**WHAT YOU WILL DO:** Nothing outside the range is to be copied. From the entries below, reproduce exactly the lines starting at the one with "Главная страница" and ending at the one with "فیروزه به گونه‌ای", without pictures.

----- RECORDS FOR THIS EXERCISE

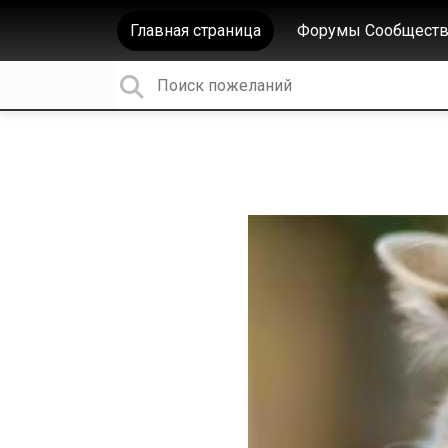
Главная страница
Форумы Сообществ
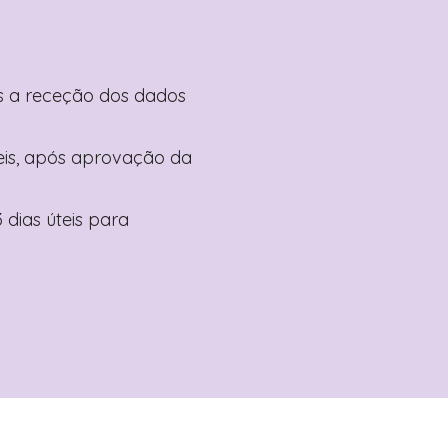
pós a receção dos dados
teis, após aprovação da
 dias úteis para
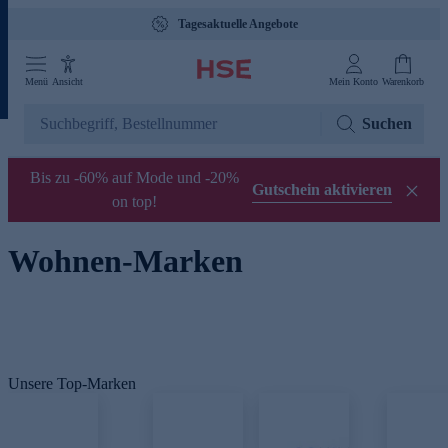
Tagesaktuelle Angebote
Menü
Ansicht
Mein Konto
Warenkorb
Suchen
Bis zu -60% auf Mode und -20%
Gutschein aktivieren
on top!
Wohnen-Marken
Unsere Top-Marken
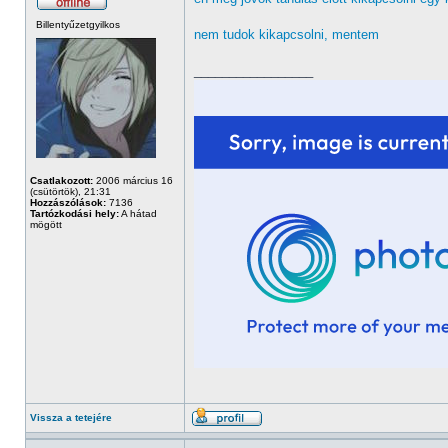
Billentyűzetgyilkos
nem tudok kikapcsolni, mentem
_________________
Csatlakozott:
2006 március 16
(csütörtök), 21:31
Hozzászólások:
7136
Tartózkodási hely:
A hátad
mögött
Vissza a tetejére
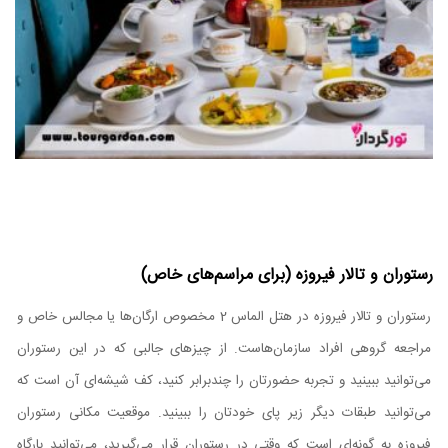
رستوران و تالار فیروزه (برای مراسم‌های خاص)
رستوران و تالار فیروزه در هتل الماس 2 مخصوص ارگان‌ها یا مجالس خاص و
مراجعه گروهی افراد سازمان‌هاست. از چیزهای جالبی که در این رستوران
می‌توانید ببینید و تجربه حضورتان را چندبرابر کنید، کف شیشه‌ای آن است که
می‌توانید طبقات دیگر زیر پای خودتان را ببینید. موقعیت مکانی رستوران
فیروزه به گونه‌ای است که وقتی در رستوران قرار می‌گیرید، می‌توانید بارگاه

----------
----- RECORDS FOR THIS EXERCISE

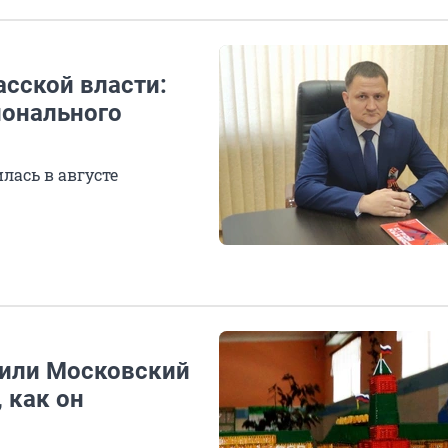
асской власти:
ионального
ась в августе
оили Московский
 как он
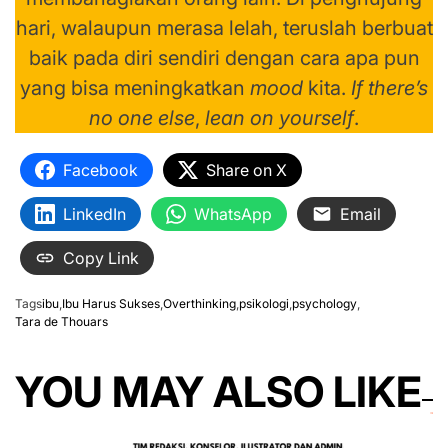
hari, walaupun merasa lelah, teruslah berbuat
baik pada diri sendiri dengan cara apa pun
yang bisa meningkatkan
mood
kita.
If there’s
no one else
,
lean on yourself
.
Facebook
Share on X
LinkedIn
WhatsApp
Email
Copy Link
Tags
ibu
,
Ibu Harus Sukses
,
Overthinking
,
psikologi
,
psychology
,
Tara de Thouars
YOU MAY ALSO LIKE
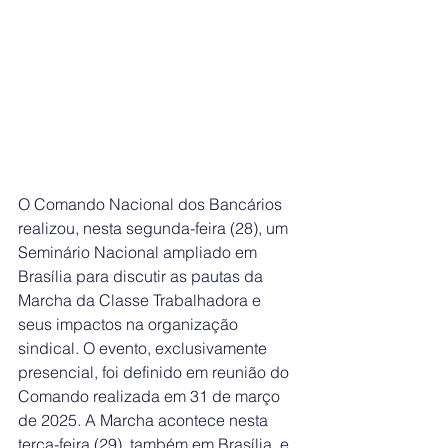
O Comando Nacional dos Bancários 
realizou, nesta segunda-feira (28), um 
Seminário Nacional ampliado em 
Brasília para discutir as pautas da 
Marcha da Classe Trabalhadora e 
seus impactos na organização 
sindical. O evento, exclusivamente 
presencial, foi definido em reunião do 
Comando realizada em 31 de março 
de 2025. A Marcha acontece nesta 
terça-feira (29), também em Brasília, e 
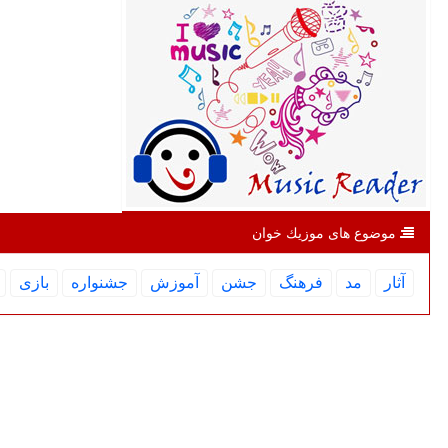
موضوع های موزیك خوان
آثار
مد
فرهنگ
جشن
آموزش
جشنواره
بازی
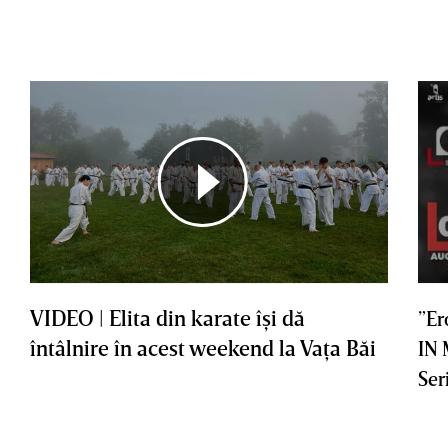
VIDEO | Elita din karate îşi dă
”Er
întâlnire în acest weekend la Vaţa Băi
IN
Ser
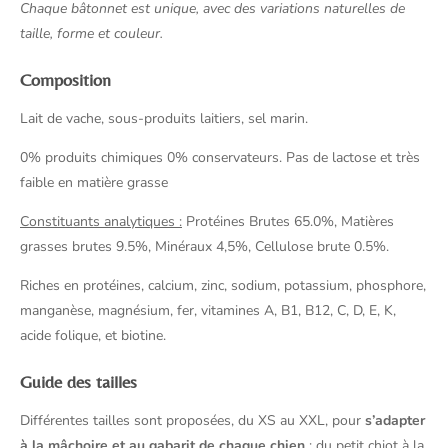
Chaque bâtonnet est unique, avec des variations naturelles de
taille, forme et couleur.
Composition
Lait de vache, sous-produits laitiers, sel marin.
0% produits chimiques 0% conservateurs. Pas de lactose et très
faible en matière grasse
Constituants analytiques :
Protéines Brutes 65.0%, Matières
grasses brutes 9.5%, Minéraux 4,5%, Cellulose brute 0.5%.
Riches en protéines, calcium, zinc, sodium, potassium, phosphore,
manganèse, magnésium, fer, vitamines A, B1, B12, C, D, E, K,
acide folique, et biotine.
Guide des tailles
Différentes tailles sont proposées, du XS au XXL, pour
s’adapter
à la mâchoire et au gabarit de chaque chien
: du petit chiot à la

----------

**EXERCISE SOLUTION:**
Главная страница
Форумы Сообществ
pós a receção dos dados
teis, após aprovação da
 dias úteis para
Tagesaktuelle Angebote
Menü
Ansicht
Mein Konto
Warenkorb
Suchen
Bis zu -60% auf Mode und -20%
Gutschein aktivieren
on top!
Wohnen-Marken
Unsere Top-Marken
Billentyűzetgyilkos
nem tudok kikapcsolni, mentem
_________________
Csatlakozott:
2006 március 16
(csütörtök), 21:31
Hozzászólások:
7136
Tartózkodási hely:
A hátad
mögött
Vissza a tetejére
رستوران و تالار فیروزه (برای مراسم‌های خاص)
رستوران و تالار فیروزه در هتل الماس 2 مخصوص ارگان‌ها یا مجالس خاص و
مراجعه گروهی افراد سازمان‌هاست. از چیزهای جالبی که در این رستوران
می‌توانید ببینید و تجربه حضورتان را چندبرابر کنید، کف شیشه‌ای آن است که
می‌توانید طبقات دیگر زیر پای خودتان را ببینید. موقعیت مکانی رستوران
فیروزه به گونه‌ای است که وقتی در رستوران قرار می‌گیرید، می‌توانید بارگاه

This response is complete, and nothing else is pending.